From African American rights to Anti-Vietnam War protests you won’t see it on TV. Gil Scott-Heron demands listeners to be the change they want in the world in this revolutionary anthem.
7. “Found a Job” by Talking Heads
Song Year: 1978
The Talking Heads use “Found a Job” to encourage and inspire listeners. The story of the song begins with a couple bored with the quality of TV shows.
Inspired, the couple decide to begin their show. Surprisingly, the song becomes a hit, and the couple’s relationship flourishes thanks to the show.
The moral of the song encourages listeners to seek out a life that will enjoy. Doing what you love in life is the best way to enjoy life. If you’re not doing what you love, then you're doing something wrong, and it’s time for a change.
8. “I’m the Slime” by Frank Zappa
Song Year: 1973
While the lyrics might be cryptic, “I’m the Slime” is a song about the ills of television.
Frank Zappa delivers intro lyrics as a riddle. He describes himself as a tool for the government and capitalism. He also describes himself as vile yet you can’t look away.
The second verse of the song gives you the answer to the riddle, and that answer is television.
“I’m the Slime” was recorded at Ike & Tina Turner’s Bolic Sound Studio, and if you listen closely, you can hear the legendary Tina Turner on backup vocals for this track.

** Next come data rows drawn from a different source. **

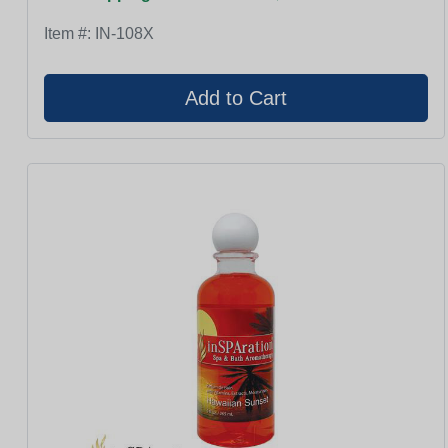
Item #:
IN-108X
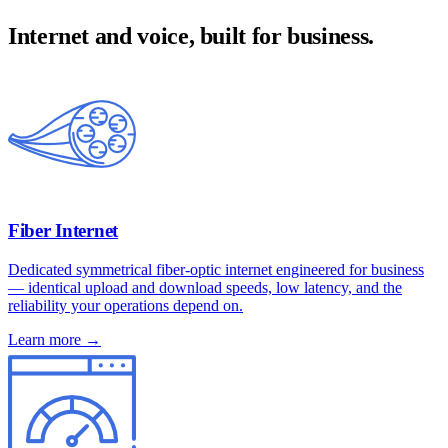
Internet and voice, built for business.
Fiber Internet
Dedicated symmetrical fiber-optic internet engineered for business
— identical upload and download speeds, low latency, and the
reliability your operations depend on.
Learn more →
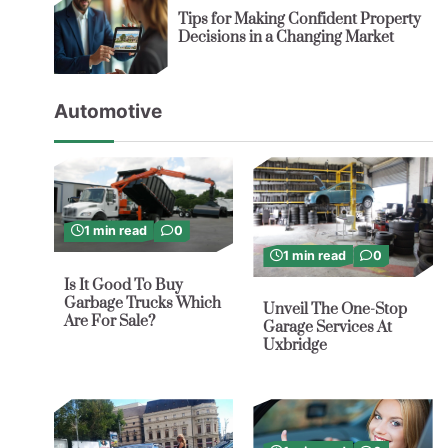
Tips for Making Confident Property
Decisions in a Changing Market
Automotive
1 min read
0
1 min read
0
Is It Good To Buy
Garbage Trucks Which
Unveil The One-Stop
Are For Sale?
Garage Services At
Uxbridge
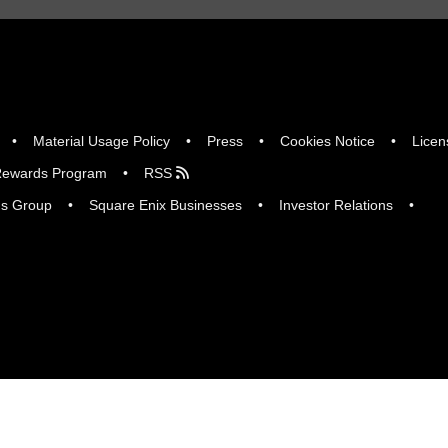
Material Usage Policy
Press
Cookies Notice
Licen
ewards Program
RSS
gs Group
Square Enix Businesses
Investor Relations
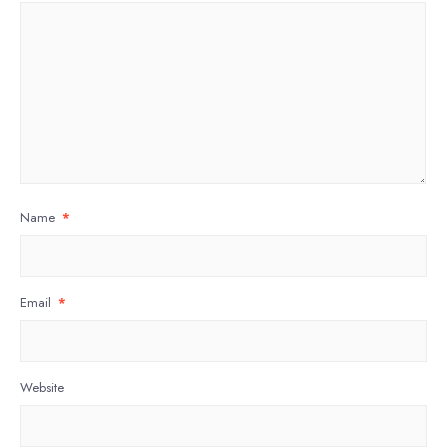
Name
*
Email
*
Website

9. “My Country” by Randy Newman
Song Year: 1999
Randy Newman often has a unique satirical take on many of his songs. “My Country” is no exception.
Newman takes us on a journey back to a simpler time when everyone in the family would join together and sit around the television. He provides detailed imagery of his childhood as he and his family sat and watched the tv and how they couldn’t look away.

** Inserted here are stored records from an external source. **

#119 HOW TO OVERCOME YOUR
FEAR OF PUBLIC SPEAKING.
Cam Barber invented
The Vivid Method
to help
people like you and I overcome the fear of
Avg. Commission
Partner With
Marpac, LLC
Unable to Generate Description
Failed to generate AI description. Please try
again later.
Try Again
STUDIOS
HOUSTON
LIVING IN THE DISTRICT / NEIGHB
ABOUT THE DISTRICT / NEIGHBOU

Unfortunately, time doesn’t stand still, and the kids eventually grow up and leave. Now the kids have TVs and families of their own, and the parents are along with their television
10. “She Watch Channel Zero?” By Public Enemy
Song Year: 1988
Collaborating with Slayer, Public Enemy released “She Watch Channel Zero” in 1988. Inspired by Gil Scott-Heron’s The Revolution Will Not Be Televised,” Public Enemy delivers their signature mix of hard-hitting beats and poignant lyrics on this track.
The song explains the dangers of watching too much TV. Chuck D. explains that no matter how long you change the channel, you’ll just end up brainwashed. No matter what channel you watch, the shows are blinding you to reality.